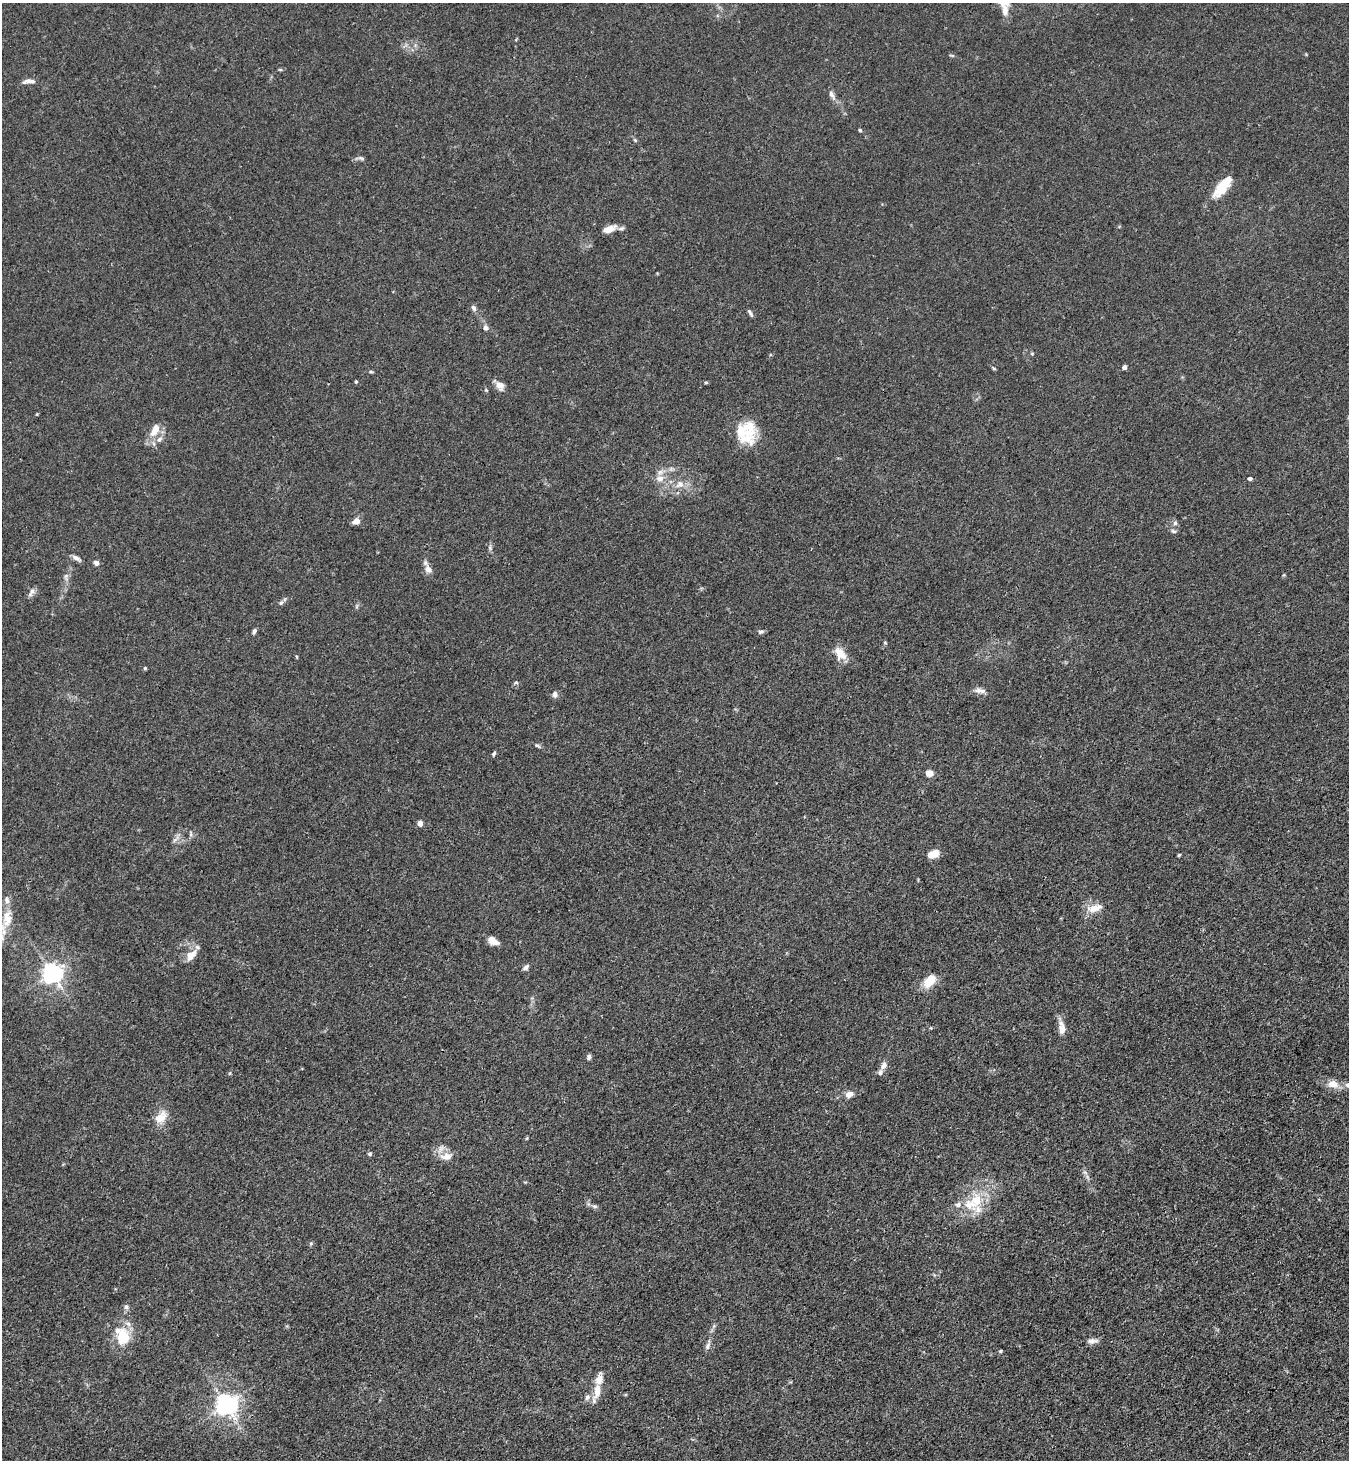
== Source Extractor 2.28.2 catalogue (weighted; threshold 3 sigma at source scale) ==
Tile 6 of 4 x 4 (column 2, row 2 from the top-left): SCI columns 1528-2874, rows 2948-4405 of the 5889 x 5896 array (HDU 1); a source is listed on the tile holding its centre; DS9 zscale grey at full resolution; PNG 1351 x 1462 px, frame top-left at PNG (2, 3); no overlay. Shown black and unused: <1% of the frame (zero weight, under 3 of 4 exposures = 3% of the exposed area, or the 3 px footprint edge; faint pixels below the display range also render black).
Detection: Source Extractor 2.28.2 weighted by HDU 2 'WHT'; one run over the whole footprint, this tile lists its part. Background 0.0145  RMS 0.0026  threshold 0.0118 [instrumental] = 3 sigma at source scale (4.5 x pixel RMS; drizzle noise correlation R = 1.50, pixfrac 1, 0.05/0.05 arcsec/px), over >= 5 px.
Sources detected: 96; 15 inside a brighter listed object's ellipse — not listed separately; the other 81 listed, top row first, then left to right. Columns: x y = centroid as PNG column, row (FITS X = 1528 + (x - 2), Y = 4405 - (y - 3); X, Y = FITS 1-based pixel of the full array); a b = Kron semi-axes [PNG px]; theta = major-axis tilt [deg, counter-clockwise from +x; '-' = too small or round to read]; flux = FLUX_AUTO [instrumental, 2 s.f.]
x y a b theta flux
1005 10 14 8 -87 2.2
952 55 8 3 -13 0.32
29 81 17 5 6 1.3
832 95 15 6 -61 1.3
860 130 4 4 - 0.36
635 140 6 4 -45 0.38
361 158 10 4 -22 0.58
1221 188 26 13 56 5.8
609 229 15 7 18 2.6
473 308 9 6 -57 0.79
750 313 12 4 -60 0.64
486 328 7 6 - 0.9
1124 367 4 4 - 1.1
994 368 6 4 -3 0.29
371 372 6 4 -1 0.31
356 381 4 3 - 0.3
706 382 4 4 - 0.31
500 385 12 10 -63 1.9
37 414 5 3 - 0.23
155 430 18 9 64 3.7
747 433 32 19 -26 7
159 439 9 6 44 1.1
660 478 11 8 5 1.8
1250 479 4 4 - 0.74
680 484 12 10 35 2.4
356 521 8 6 13 1.8
1175 523 6 6 - 0.62
1174 531 8 5 -17 0.56
490 548 7 5 -80 0.6
76 558 14 5 -32 1
96 563 6 6 - 0.98
428 569 12 9 -51 1.7
66 577 12 6 -83 1.1
31 592 14 5 61 1
281 603 8 5 40 0.67
357 606 7 4 71 0.41
254 631 7 5 62 0.55
761 632 8 5 14 0.6
885 643 5 4 - 0.28
840 653 16 11 -54 3.8
297 657 5 3 - 0.22
145 668 4 4 - 0.35
516 682 6 4 0 0.38
978 691 12 8 2 1.4
555 694 8 6 84 0.95
537 746 8 4 -39 0.51
494 753 6 4 57 0.46
929 773 7 6 - 2.5
420 823 5 4 - 2.2
191 834 9 4 -90 0.51
175 839 13 4 47 0.88
933 854 12 8 18 2.6
1179 855 4 3 - 0.31
1095 908 22 10 12 3.3
7 918 29 14 79 5.7
493 941 12 7 -31 2.3
191 955 17 10 46 3
526 967 7 5 46 0.98
52 973 7 7 - 160
930 981 16 9 52 5.1
1062 1028 15 7 -85 2.7
589 1057 7 5 77 0.62
883 1065 11 7 65 1.3
230 1073 6 3 70 0.29
1333 1084 16 11 -9 2.9
849 1094 9 7 20 1.8
161 1117 19 12 46 3.8
527 1138 6 3 70 0.26
370 1154 5 4 - 0.4
446 1156 19 10 5 2.8
1085 1172 7 4 -20 0.49
976 1200 24 17 51 8.7
594 1206 6 5 - 0.54
126 1307 7 7 - 0.78
714 1326 7 4 71 0.5
123 1337 24 18 87 7.3
1092 1341 14 7 7 1.3
708 1346 10 7 70 0.98
1000 1351 4 3 - 0.34
597 1391 25 9 79 3.7
226 1404 7 7 - 190
Isophote crosses this tile's border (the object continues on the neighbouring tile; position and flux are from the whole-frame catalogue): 1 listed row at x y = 7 918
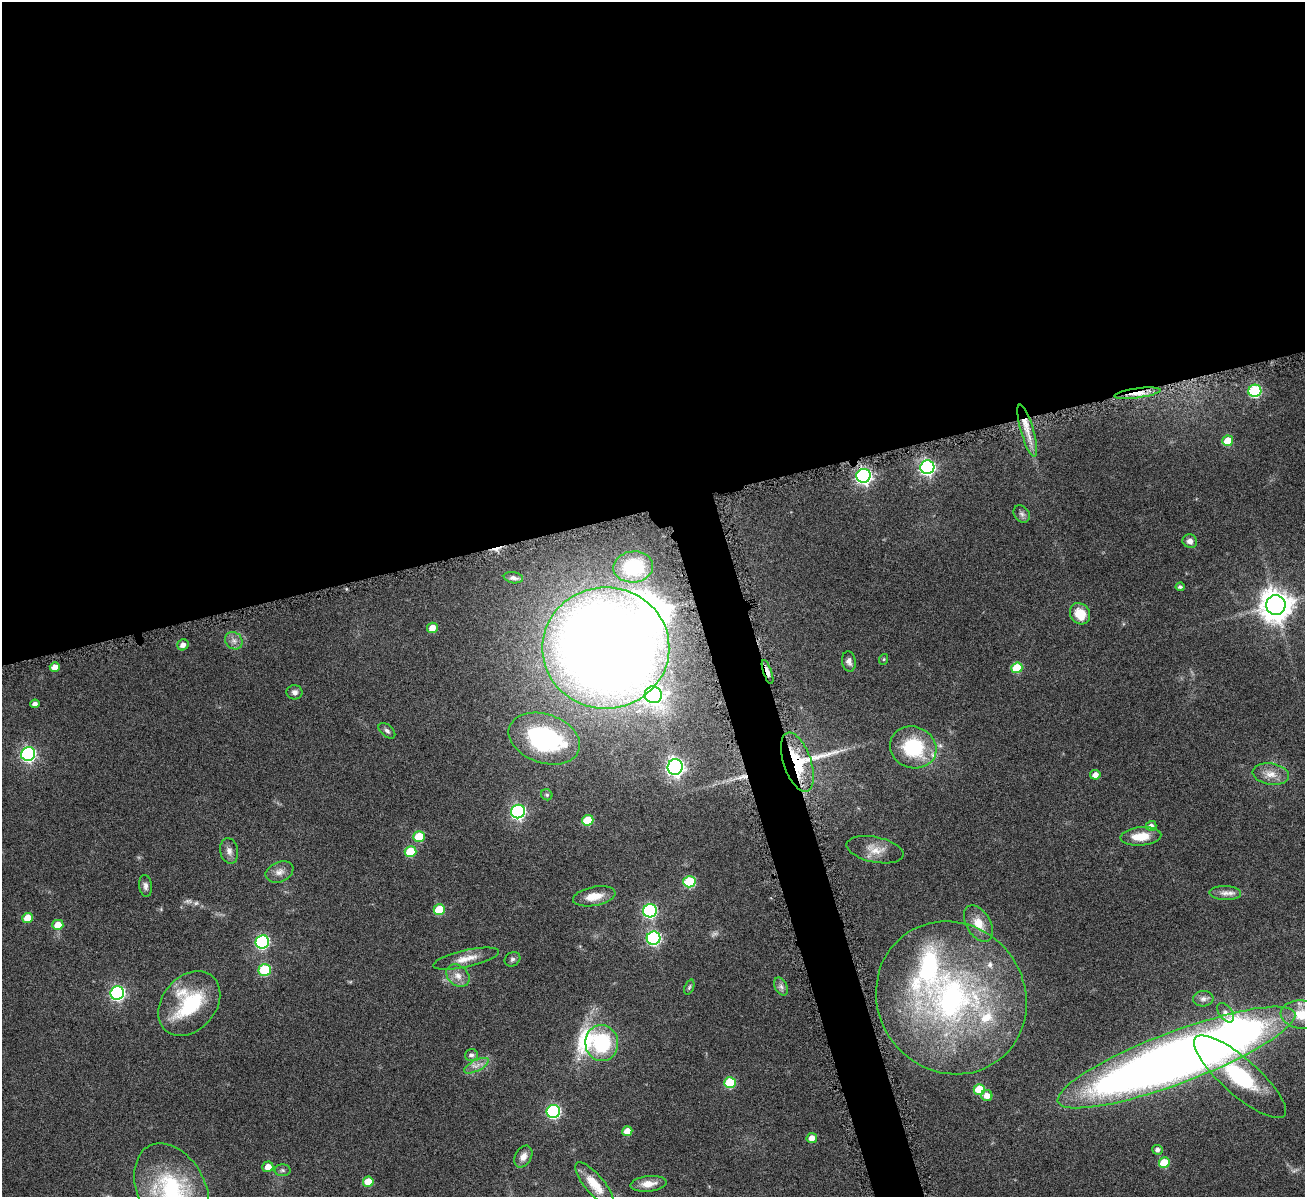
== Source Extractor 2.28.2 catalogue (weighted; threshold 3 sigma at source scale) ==
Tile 2 of 4 x 4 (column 2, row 1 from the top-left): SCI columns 1311-2613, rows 3860-5054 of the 5223 x 5210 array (HDU 1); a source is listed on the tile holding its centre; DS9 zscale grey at full resolution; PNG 1307 x 1199 px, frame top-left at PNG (2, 2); each listed source drawn as its Kron ellipse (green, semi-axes under 4 px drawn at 4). Shown black and unused: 45% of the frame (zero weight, under 4 of 8 exposures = <1% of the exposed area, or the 3 px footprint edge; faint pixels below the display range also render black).
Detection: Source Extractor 2.28.2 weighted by HDU 2 'WHT'; one run over the whole footprint, this tile lists its part. Background 0.108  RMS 0.0052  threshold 0.0211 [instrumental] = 3 sigma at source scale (4.09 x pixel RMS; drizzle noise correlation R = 1.36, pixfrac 0.8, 0.05/0.05 arcsec/px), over >= 5 px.
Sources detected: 99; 3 too faint to see at this stretch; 2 inside a brighter object's white glare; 1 cosmic-ray / hot-pixel residue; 1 long thin detection or spike segment (spike, bleed or trail) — neither listed nor drawn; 6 inside a brighter listed object's ellipse — not listed separately; the other 86 listed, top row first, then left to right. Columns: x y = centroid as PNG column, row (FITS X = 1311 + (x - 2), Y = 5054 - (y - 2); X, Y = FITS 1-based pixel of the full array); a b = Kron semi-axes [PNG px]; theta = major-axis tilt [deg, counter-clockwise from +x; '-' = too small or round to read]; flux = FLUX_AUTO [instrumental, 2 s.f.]
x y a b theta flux
1255 391 6 6 - 52
1137 393 23 5 8 5.3
1027 431 27 6 -74 7.2
1228 441 5 5 - 11
927 467 7 6 - 120
863 476 7 7 - 160
1022 514 9 7 -50 1.5
1190 541 7 6 - 2.4
633 567 20 15 4 26
513 578 10 5 -9 1.5
1180 587 4 4 - 1.1
1276 605 10 10 - 800
1080 614 11 9 -54 10
432 628 5 5 - 5.3
234 641 9 8 - 2.6
183 645 6 5 - 2.4
606 648 63 60 0 910
884 659 5 3 - 0.51
849 661 10 7 -81 1.9
55 667 5 4 - 4.8
1017 668 5 5 - 17
767 672 12 3 -71 2.7
295 692 8 7 - 1.8
653 695 8 8 - 170
35 704 4 4 - 1.9
387 731 10 5 -41 1.4
544 739 37 24 -19 63
913 747 23 20 -19 31
28 754 7 7 - 110
797 762 31 14 -71 22
675 767 8 7 - 200
1271 774 18 10 -9 5.5
1095 775 5 4 - 3.5
547 795 6 5 - 1
518 812 7 6 - 100
588 820 6 5 - 16
1151 826 5 5 - 2.1
1141 836 20 9 5 9.2
419 837 6 5 - 12
875 850 29 12 -12 6.8
229 851 13 9 -78 2.8
411 851 6 5 - 16
279 872 14 10 23 3.4
689 882 6 5 - 28
146 886 11 6 -83 1.9
1225 893 16 7 -2 3
594 896 21 9 11 7.8
439 910 5 5 - 15
650 911 7 6 - 83
28 918 5 5 - 7.1
978 924 20 12 -58 7.3
58 925 5 5 - 7.1
654 938 7 6 - 86
262 942 7 6 - 75
466 959 34 8 13 6.3
512 959 8 7 - 1.3
265 970 6 6 - 29
458 976 13 9 -42 4.4
689 987 8 4 69 0.79
781 987 9 6 -63 1.6
117 993 7 6 - 100
951 998 78 73 -52 160
1203 999 10 7 5 2.1
189 1003 36 26 49 38
1226 1013 11 6 -54 2.1
1302 1015 22 14 -5 13
602 1043 18 16 -84 33
471 1055 6 6 - 1.6
1176 1057 127 26 21 690
476 1066 13 5 27 2.8
1240 1077 59 18 -41 52
730 1083 5 5 - 23
979 1089 5 5 - 15
987 1095 5 5 - 3.9
553 1111 7 6 - 81
627 1131 5 5 - 6.1
812 1138 5 5 - 3.6
1158 1150 5 5 - 1.7
523 1157 11 8 61 3
1164 1163 5 5 - 14
268 1167 5 5 - 3.9
282 1170 8 6 0 1.1
368 1182 5 5 - 9.3
594 1184 27 9 -50 10
648 1184 18 7 6 5.5
172 1190 50 33 -63 55
Overlapping masked pixels (flux is a lower limit): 4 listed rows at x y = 1137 393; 1027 431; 767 672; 797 762
Isophote crosses this tile's border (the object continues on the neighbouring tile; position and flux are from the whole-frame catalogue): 2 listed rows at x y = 1302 1015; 172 1190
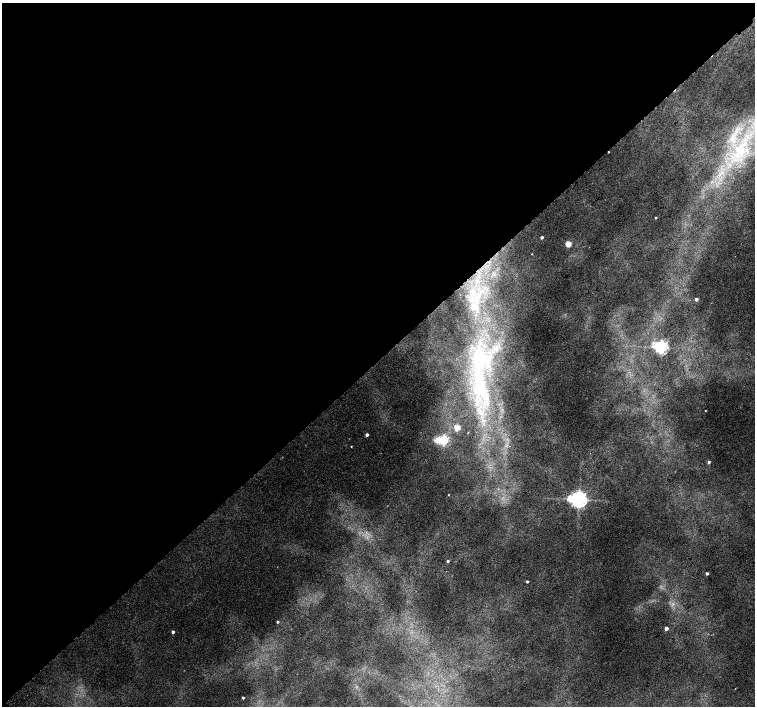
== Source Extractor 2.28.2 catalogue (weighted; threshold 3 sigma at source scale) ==
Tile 5 of 4 x 4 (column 1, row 2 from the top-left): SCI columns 51-1556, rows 3080-4486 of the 6118 x 6093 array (HDU 1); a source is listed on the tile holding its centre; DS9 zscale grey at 2 x 2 block average (1 PNG px = mean of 2 x 2 image px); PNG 757 x 708 px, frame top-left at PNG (2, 3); no overlay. Shown black and unused: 51% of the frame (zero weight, under 2 of 3 exposures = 3% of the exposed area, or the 3 px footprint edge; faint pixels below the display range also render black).
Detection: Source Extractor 2.28.2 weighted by HDU 2 'WHT'; one run over the whole footprint, this tile lists its part. Background 0.00991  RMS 0.0058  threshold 0.0261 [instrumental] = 3 sigma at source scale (4.5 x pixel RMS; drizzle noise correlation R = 1.50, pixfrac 1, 0.0396/0.0396 arcsec/px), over >= 5 px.
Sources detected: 33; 1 inside a brighter object's white glare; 1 cosmic-ray / hot-pixel residue — not listed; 3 inside a brighter listed object's ellipse — not listed separately; the other 28 listed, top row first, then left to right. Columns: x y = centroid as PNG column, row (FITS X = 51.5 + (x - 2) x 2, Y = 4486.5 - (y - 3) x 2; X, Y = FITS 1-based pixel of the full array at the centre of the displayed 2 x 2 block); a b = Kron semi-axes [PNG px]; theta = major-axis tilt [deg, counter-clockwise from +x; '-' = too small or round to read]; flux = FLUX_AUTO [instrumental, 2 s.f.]
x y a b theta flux
740 151 41 22 58 150
656 218 2 2 - 1.6
542 237 2 2 - 4.3
568 244 3 3 - 36
532 254 2 2 - 0.65
477 280 6 3 -72 4
696 299 2 2 - 5.4
475 305 26 11 66 37
661 347 4 4 - 430
478 360 56 20 87 160
705 411 2 2 - 0.51
457 428 3 3 - 35
468 432 2 2 - 0.5
367 435 2 2 - 5.9
437 440 3 3 - 20
444 440 3 3 - 170
351 446 2 2 - 0.71
709 462 2 2 - 3.6
448 495 2 2 - 0.66
579 499 5 4 - 800
448 561 3 2 - 2.1
707 573 2 2 - 3.8
527 581 2 2 - 2.7
673 604 4 2 - 1.8
277 622 2 2 - 1.8
666 628 2 2 - 9.4
173 632 2 2 - 4.9
243 698 2 2 - 2.1
Isophote crosses this tile's border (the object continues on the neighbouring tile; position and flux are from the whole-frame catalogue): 1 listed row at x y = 740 151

┄┄┄┄┄┄

#### Aim of the task:
Convert the records, starting at the beginning and ending with the line that contains "1, 0.05/0.05 arcsec/px), over >= 5 px.", into a Markdown table with the columns Row and Line. Give each nonblank line its own numbered row, and leave out the pictures.

#### Result of the task:
| Row | Line |
|---|---|
| 1 | == Source Extractor 2.28.2 catalogue (weighted; threshold 3 sigma at source scale) == |
| 2 | Tile 6 of 4 x 4 (column 2, row 2 from the top-left): SCI columns 1528-2874, rows 2948-4405 of the 5889 x 5896 array (HDU 1); a source is listed on the tile holding its centre; DS9 zscale grey at full resolution; PNG 1351 x 1462 px, frame top-left at PNG (2, 3); no overlay. Shown black and unused: <1% of the frame (zero weight, under 3 of 4 exposures = 3% of the exposed area, or the 3 px footprint edge; faint pixels below the display range also render black). |
| 3 | Detection: Source Extractor 2.28.2 weighted by HDU 2 'WHT'; one run over the whole footprint, this tile lists its part. Background 0.0145  RMS 0.0026  threshold 0.0118 [instrumental] = 3 sigma at source scale (4.5 x pixel RMS; drizzle noise correlation R = 1.50, pixfrac 1, 0.05/0.05 arcsec/px), over >= 5 px. |